Primary care corner with Dr. Geoffrey Modest: Dual renin angiotensin system blockade?

The question arises occasionally as to whether there is an advantage of dual blockade of the renin angiotensin system, especially in cases of patients with heart failure or severe proteinuria.  The rationale of dual blockade is that ACE inhibitors by themselves lead to incomplete and often transient RAS blockade in most patients because of a physiologic escape mechanism/alternative pathway, and the objectives of RAS blockade are to decrease cardiac remodeling, reduce endothelial dysfunction, and decrease renal dysfunction by decreasing the putative nephrotoxic effects of severe proteinuria.  Dual blockade has been mostly achieved through the combination of an ACE inhibitor and an angiotensin receptor blocker (ARB), or the combination of an ARB/ACE-I with the direct renin inhibitor aliskiren.  There was meta-analysis in the BMJ recently of 33 randomized controlled trials with 68K patients with a mean age of 61 and followed a mean of 52 weeks  (see BMJ 2013;346:f360 doi: 10.1136/bmj.f360), with the major indications for the dual blockade being congestive heart failure and hypertension.  Results:

–No overall benefit for all-cause mortality, although there was a trend to a decrease in the subgroup with heart failure but a significant 7% increase  in the subgroup without heart failure (i.e., mostly in those treated for hypertension)
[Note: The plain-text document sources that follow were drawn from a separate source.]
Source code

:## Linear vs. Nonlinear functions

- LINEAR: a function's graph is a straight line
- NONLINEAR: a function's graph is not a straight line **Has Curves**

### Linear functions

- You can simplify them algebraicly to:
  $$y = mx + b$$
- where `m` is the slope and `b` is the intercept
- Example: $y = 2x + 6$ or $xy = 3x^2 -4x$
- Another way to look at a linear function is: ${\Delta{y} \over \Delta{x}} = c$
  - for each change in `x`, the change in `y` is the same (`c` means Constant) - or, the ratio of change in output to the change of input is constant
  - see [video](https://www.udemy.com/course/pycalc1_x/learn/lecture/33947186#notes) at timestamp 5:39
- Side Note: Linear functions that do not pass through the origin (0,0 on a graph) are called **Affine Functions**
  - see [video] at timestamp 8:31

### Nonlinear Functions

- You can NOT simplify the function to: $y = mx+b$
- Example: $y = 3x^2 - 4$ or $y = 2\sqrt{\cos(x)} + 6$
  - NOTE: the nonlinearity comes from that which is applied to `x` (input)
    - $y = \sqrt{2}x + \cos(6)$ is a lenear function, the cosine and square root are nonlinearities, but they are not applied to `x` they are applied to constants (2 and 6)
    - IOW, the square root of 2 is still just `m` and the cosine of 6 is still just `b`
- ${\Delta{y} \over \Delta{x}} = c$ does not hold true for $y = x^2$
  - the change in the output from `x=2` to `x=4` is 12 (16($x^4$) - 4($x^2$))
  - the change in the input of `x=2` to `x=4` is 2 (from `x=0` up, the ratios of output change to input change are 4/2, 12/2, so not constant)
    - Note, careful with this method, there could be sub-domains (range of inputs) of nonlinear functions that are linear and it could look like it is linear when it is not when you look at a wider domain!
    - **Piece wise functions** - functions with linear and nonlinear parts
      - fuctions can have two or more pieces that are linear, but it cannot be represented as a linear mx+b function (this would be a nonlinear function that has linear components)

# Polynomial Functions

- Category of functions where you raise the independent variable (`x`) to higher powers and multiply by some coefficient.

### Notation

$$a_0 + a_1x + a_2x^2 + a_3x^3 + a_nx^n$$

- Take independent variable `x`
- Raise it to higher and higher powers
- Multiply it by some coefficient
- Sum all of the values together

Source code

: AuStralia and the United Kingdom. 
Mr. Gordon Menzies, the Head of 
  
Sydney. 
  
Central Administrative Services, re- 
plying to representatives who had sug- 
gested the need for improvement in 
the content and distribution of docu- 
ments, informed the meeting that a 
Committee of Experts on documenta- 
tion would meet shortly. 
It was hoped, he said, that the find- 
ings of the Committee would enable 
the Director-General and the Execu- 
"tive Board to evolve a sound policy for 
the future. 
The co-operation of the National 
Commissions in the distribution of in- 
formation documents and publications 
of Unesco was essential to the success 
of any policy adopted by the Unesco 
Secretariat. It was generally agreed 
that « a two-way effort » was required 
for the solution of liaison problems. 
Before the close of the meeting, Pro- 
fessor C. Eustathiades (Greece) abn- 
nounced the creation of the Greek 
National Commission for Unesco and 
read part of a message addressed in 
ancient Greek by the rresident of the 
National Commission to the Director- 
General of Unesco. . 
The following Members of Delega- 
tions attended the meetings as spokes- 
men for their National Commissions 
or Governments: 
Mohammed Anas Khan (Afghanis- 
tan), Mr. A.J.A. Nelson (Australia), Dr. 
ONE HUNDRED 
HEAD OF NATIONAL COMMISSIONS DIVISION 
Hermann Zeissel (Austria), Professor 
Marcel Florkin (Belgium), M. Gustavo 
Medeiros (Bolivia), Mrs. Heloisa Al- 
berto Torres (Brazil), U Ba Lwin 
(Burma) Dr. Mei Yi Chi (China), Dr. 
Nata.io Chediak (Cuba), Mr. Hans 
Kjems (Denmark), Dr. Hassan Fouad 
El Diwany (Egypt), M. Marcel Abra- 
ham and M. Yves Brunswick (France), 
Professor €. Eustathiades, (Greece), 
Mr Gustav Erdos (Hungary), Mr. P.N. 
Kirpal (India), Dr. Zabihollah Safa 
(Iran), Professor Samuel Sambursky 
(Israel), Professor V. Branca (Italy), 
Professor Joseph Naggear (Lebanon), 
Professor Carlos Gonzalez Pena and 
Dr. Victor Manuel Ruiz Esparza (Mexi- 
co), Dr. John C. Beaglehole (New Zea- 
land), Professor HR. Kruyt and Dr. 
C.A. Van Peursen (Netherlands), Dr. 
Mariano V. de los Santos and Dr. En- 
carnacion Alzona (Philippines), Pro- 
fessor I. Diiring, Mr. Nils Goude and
–No benefit in cardiovascular mortality

–In the subgroup with heart failure, there was an 18% decrease in hospital admissions

–However, dual therapy was associated with the 55% increase in the risk of hyperkalemia (defined as a potassium greater than 5.5), a 41% increase in the risk of renal failure (defined as a creatinine above 2 or a doubling of the creatinine), and a 66% increased risk of hypotension.
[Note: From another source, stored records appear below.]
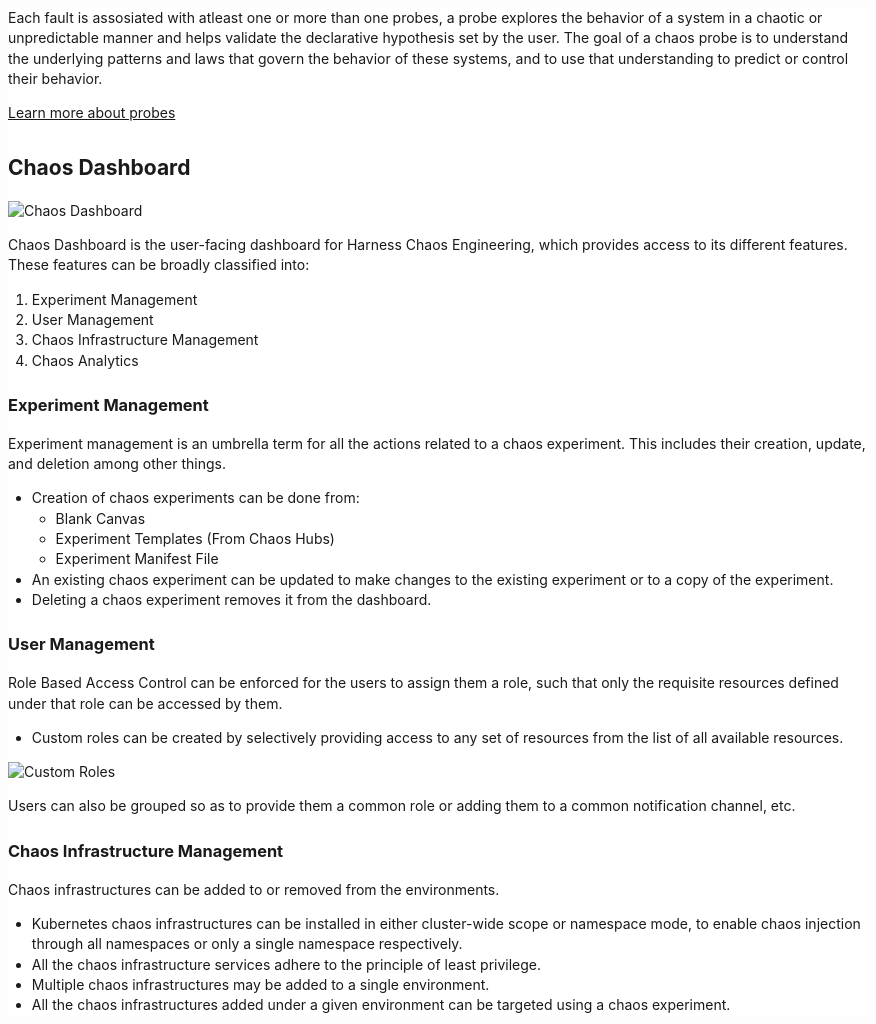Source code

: Each fault is assosiated with atleast one or more than one probes, a probe explores the behavior of a system in a chaotic or unpredictable manner and helps validate the declarative hypothesis set by the user. The goal of a chaos probe is to understand the underlying patterns and laws that govern the behavior of these systems, and to use that understanding to predict or control their behavior.

[Learn more about probes](./probes/overview)

## Chaos Dashboard

![Chaos Dashboard](./static/chaos-dashboard/chaos-dashboard.png)

Chaos Dashboard is the user-facing dashboard for Harness Chaos Engineering, which provides access to its different features. These features can be broadly classified into:

1. Experiment Management
2. User Management
3. Chaos Infrastructure Management
4. Chaos Analytics

### Experiment Management

Experiment management is an umbrella term for all the actions related to a chaos experiment. This includes their creation, update, and deletion among other things.

- Creation of chaos experiments can be done from:
  - Blank Canvas
  - Experiment Templates (From Chaos Hubs)
  - Experiment Manifest File
- An existing chaos experiment can be updated to make changes to the existing experiment or to a copy of the experiment.
- Deleting a chaos experiment removes it from the dashboard.

### User Management

Role Based Access Control can be enforced for the users to assign them a role, such that only the requisite resources defined under that role can be accessed by them.

- Custom roles can be created by selectively providing access to any set of resources from the list of all available resources.

![Custom Roles](./static/chaos-dashboard/custom-roles.png)

Users can also be grouped so as to provide them a common role or adding them to a common notification channel, etc.

### Chaos Infrastructure Management

Chaos infrastructures can be added to or removed from the environments.

- Kubernetes chaos infrastructures can be installed in either cluster-wide scope or namespace mode, to enable chaos injection through all namespaces or only a single namespace respectively.
- All the chaos infrastructure services adhere to the principle of least privilege.
- Multiple chaos infrastructures may be added to a single environment.
- All the chaos infrastructures added under a given environment can be targeted using a chaos experiment.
so, the bottom line is that dual RAS blockade seems only to help in decreasing hospitalizations in patients who have heart failure.  In terms of severe proteinuria, the COOPERATE trial did find that dual therapy led to a decrease in renal failure, spurring many of us on to advocate aggressive dual therapy in this circumstance.  However, this study was ultimately retracted and the ONTARGET study found that the combination of the ARB telmsartan and ACE-I ramipril decreased albuminuria, but led to more renal dysfunction.  So, yet again, what seemed mechanistically to be an attractive therapy (dual RAS blockade), ultimately proved not to be clinically beneficial, except perhaps in decreasing hospitalizations in patients with severe heart failure.  Although dual blockade does decreased blood pressure, I am unaware of any study showing positive clinical outcomes with this therapy and the increase in all-cause mortality in patients in this meta-analysis with dual therapy not for a heart failure indication (which is mostly in patients with hypertension) was associated with an increase in all-cause mortality.